[Recorded data]
——

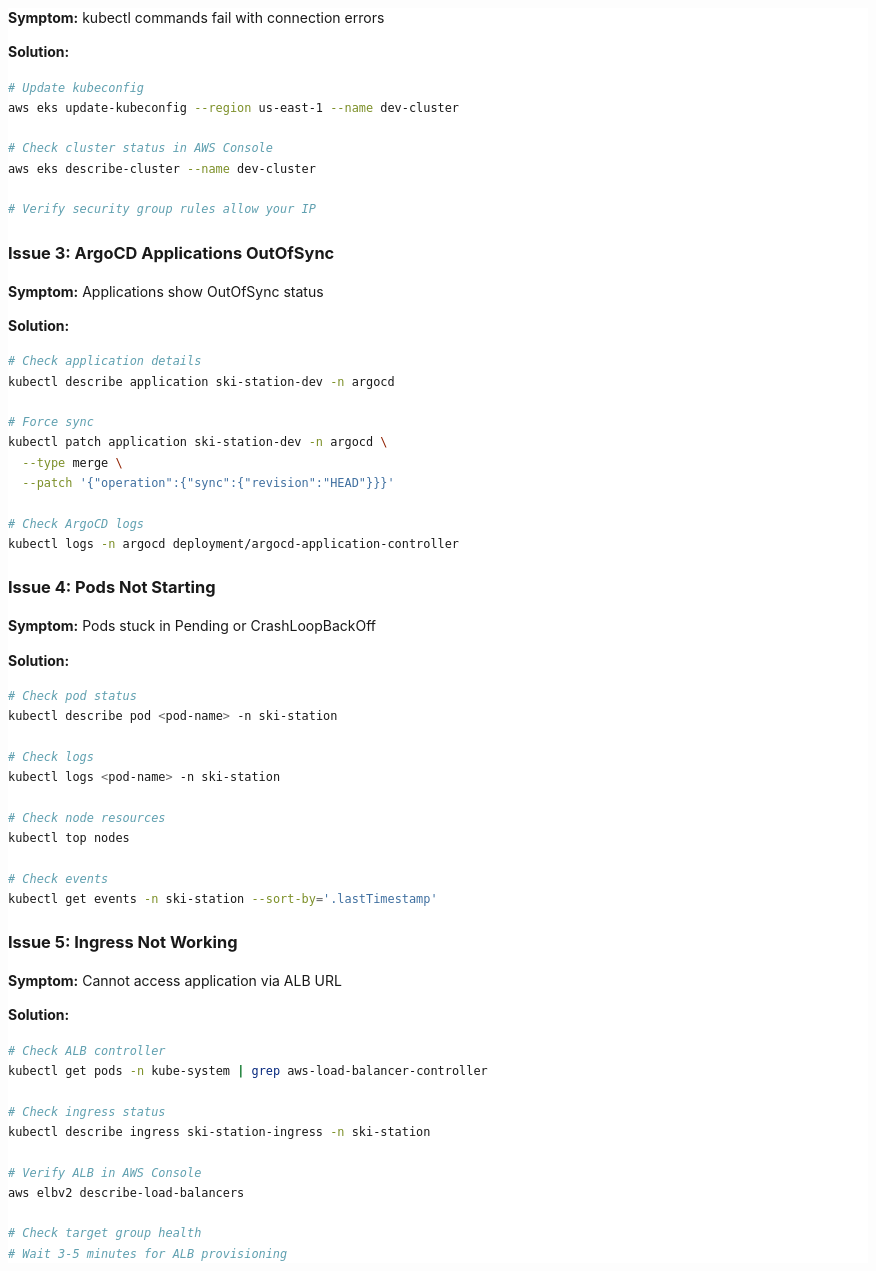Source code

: **Symptom:** kubectl commands fail with connection errors

**Solution:**
```bash
# Update kubeconfig
aws eks update-kubeconfig --region us-east-1 --name dev-cluster

# Check cluster status in AWS Console
aws eks describe-cluster --name dev-cluster

# Verify security group rules allow your IP
```

### Issue 3: ArgoCD Applications OutOfSync

**Symptom:** Applications show OutOfSync status

**Solution:**
```bash
# Check application details
kubectl describe application ski-station-dev -n argocd

# Force sync
kubectl patch application ski-station-dev -n argocd \
  --type merge \
  --patch '{"operation":{"sync":{"revision":"HEAD"}}}'

# Check ArgoCD logs
kubectl logs -n argocd deployment/argocd-application-controller
```

### Issue 4: Pods Not Starting

**Symptom:** Pods stuck in Pending or CrashLoopBackOff

**Solution:**
```bash
# Check pod status
kubectl describe pod <pod-name> -n ski-station

# Check logs
kubectl logs <pod-name> -n ski-station

# Check node resources
kubectl top nodes

# Check events
kubectl get events -n ski-station --sort-by='.lastTimestamp'
```

### Issue 5: Ingress Not Working

**Symptom:** Cannot access application via ALB URL

**Solution:**
```bash
# Check ALB controller
kubectl get pods -n kube-system | grep aws-load-balancer-controller

# Check ingress status
kubectl describe ingress ski-station-ingress -n ski-station

# Verify ALB in AWS Console
aws elbv2 describe-load-balancers

# Check target group health
# Wait 3-5 minutes for ALB provisioning
```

——

Copy each line of the data above that holds "group".

**Response for this exercise:**
# Verify security group rules allow your IP
# Check target group health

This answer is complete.